(Exercise requirements):
Reproduce the entries below exactly, but only from the line containing "Explain that if" to the line containing "Coordination Saves Lives | www.unocha.org", inclusive.

(Provided entries):
● ● ●

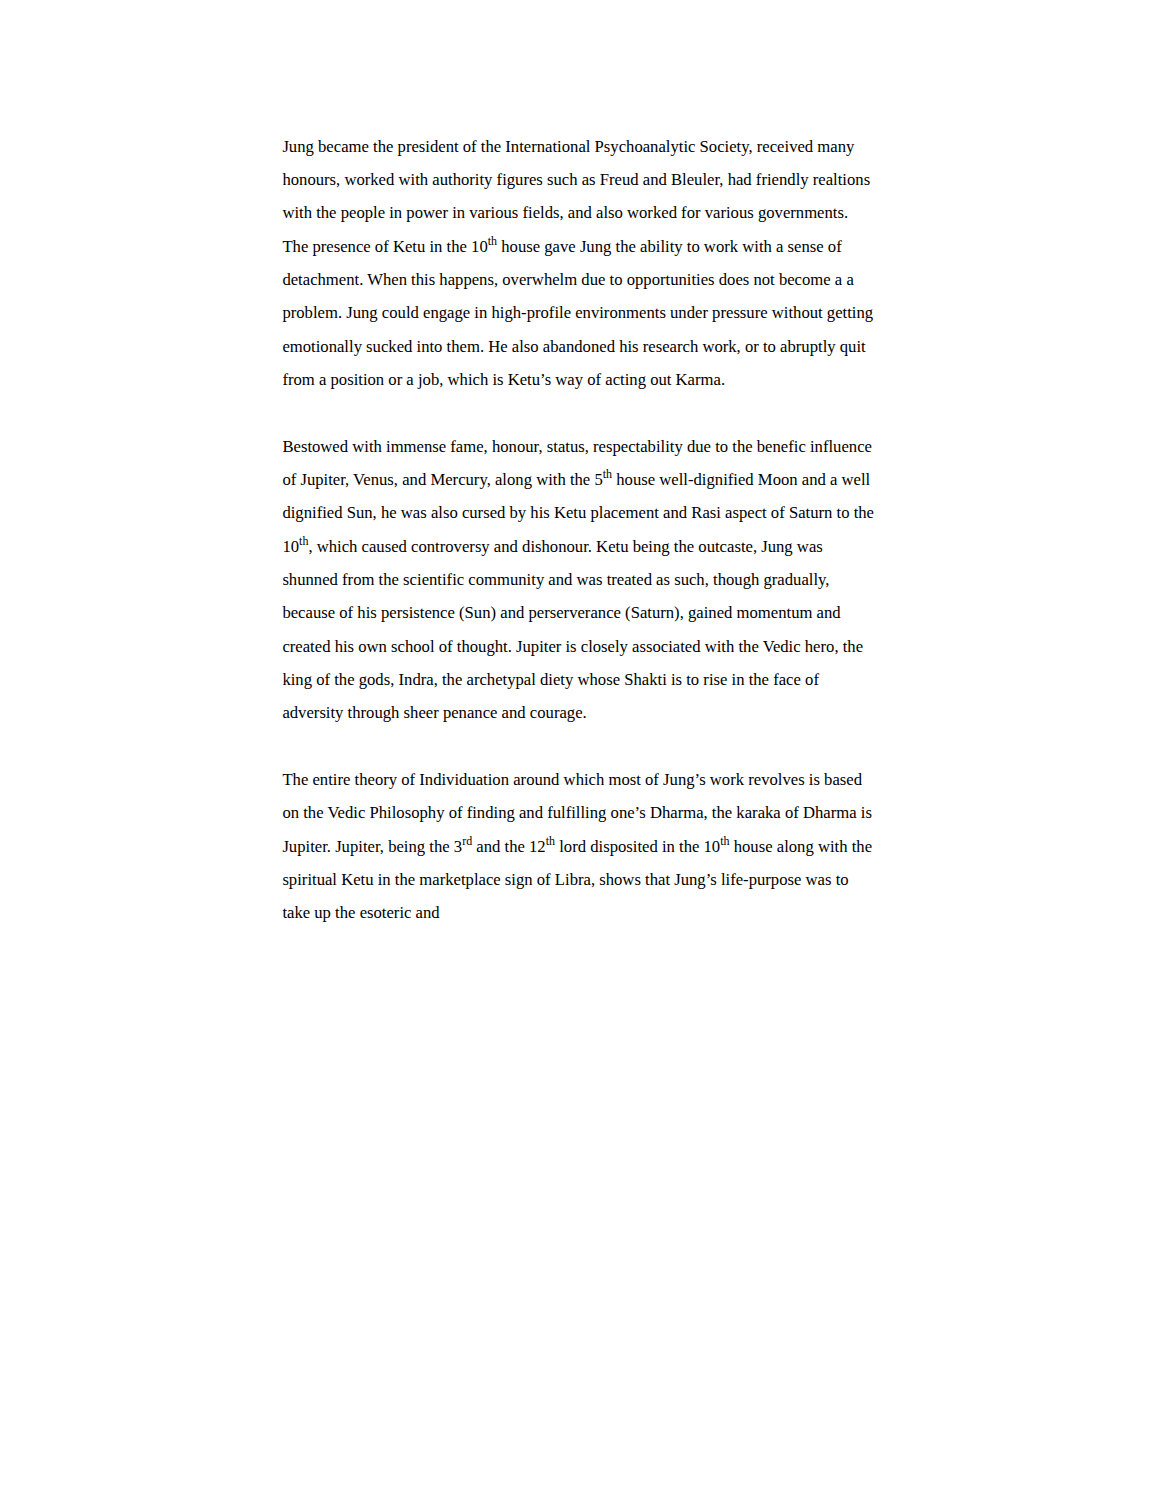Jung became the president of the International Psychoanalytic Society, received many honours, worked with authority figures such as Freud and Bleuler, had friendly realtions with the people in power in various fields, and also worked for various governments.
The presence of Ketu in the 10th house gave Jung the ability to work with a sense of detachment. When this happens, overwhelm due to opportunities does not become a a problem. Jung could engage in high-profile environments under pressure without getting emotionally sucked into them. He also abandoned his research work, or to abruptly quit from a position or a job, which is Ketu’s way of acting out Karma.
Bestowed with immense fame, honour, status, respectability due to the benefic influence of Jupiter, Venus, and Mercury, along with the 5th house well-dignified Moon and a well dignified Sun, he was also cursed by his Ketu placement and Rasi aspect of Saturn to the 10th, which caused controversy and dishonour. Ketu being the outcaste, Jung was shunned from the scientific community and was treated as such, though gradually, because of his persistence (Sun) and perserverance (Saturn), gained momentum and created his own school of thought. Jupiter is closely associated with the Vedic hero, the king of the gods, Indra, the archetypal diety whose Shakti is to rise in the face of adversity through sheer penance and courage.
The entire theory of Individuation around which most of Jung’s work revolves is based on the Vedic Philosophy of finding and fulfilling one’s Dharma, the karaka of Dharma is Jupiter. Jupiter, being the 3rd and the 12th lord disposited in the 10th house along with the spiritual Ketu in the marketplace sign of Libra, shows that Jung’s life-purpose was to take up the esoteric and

● ● ●

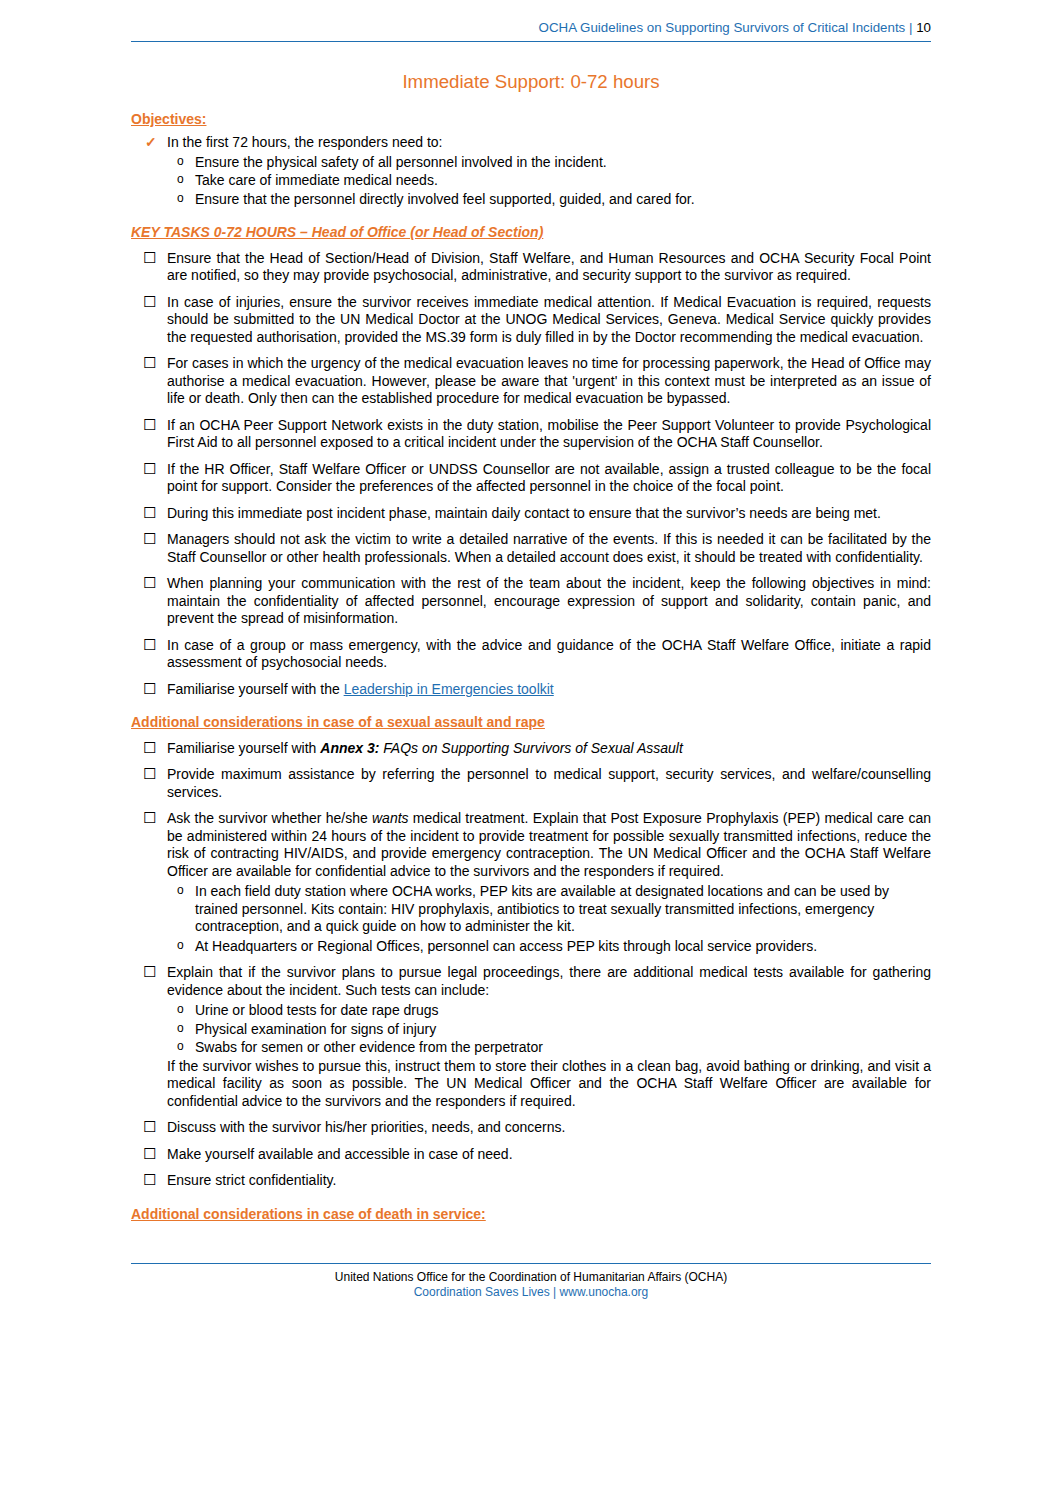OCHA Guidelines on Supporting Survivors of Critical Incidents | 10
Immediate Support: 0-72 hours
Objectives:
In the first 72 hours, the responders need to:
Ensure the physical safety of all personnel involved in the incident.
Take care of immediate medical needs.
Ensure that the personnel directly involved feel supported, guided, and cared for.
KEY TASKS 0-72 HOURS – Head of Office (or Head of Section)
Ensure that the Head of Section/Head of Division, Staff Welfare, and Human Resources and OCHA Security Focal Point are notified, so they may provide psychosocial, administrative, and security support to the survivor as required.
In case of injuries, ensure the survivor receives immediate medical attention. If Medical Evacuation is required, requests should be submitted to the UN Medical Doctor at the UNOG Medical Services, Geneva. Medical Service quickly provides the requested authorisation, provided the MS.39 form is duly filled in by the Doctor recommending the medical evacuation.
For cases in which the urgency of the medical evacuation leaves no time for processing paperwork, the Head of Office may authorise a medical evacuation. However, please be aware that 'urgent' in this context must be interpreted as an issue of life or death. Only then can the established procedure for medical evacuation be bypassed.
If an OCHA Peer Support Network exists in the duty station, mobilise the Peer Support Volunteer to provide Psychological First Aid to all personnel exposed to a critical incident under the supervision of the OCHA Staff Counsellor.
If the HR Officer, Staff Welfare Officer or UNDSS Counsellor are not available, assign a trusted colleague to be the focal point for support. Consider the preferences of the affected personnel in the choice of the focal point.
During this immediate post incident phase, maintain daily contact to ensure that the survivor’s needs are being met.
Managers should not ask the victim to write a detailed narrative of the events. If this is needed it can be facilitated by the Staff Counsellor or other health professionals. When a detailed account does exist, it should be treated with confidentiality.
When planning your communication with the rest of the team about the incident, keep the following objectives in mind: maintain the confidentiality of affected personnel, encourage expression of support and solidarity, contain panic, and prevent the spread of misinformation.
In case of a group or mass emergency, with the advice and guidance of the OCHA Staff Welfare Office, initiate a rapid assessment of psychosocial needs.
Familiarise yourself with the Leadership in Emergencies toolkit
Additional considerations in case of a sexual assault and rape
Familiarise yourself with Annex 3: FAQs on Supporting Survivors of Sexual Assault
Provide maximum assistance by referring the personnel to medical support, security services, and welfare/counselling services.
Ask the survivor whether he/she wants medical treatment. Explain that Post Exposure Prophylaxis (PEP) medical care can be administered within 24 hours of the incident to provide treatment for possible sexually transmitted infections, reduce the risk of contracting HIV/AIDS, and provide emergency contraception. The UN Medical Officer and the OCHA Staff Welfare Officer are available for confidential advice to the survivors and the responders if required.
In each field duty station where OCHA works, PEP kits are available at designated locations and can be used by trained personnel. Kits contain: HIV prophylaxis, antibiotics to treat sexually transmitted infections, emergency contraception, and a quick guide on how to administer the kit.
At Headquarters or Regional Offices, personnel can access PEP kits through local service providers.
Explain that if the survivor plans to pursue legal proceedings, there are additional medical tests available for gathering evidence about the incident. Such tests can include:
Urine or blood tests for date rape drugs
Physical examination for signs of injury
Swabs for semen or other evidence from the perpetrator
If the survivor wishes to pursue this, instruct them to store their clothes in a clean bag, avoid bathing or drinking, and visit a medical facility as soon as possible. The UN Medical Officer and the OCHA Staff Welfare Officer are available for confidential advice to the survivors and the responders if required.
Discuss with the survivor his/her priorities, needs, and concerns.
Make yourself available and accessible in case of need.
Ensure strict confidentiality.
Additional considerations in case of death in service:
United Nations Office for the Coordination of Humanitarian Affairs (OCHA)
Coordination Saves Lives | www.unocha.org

● ● ●

(Task output):
Explain that if the survivor plans to pursue legal proceedings, there are additional medical tests available for gathering evidence about the incident. Such tests can include:
Urine or blood tests for date rape drugs
Physical examination for signs of injury
Swabs for semen or other evidence from the perpetrator
If the survivor wishes to pursue this, instruct them to store their clothes in a clean bag, avoid bathing or drinking, and visit a medical facility as soon as possible. The UN Medical Officer and the OCHA Staff Welfare Officer are available for confidential advice to the survivors and the responders if required.
Discuss with the survivor his/her priorities, needs, and concerns.
Make yourself available and accessible in case of need.
Ensure strict confidentiality.
Additional considerations in case of death in service:
United Nations Office for the Coordination of Humanitarian Affairs (OCHA)
Coordination Saves Lives | www.unocha.org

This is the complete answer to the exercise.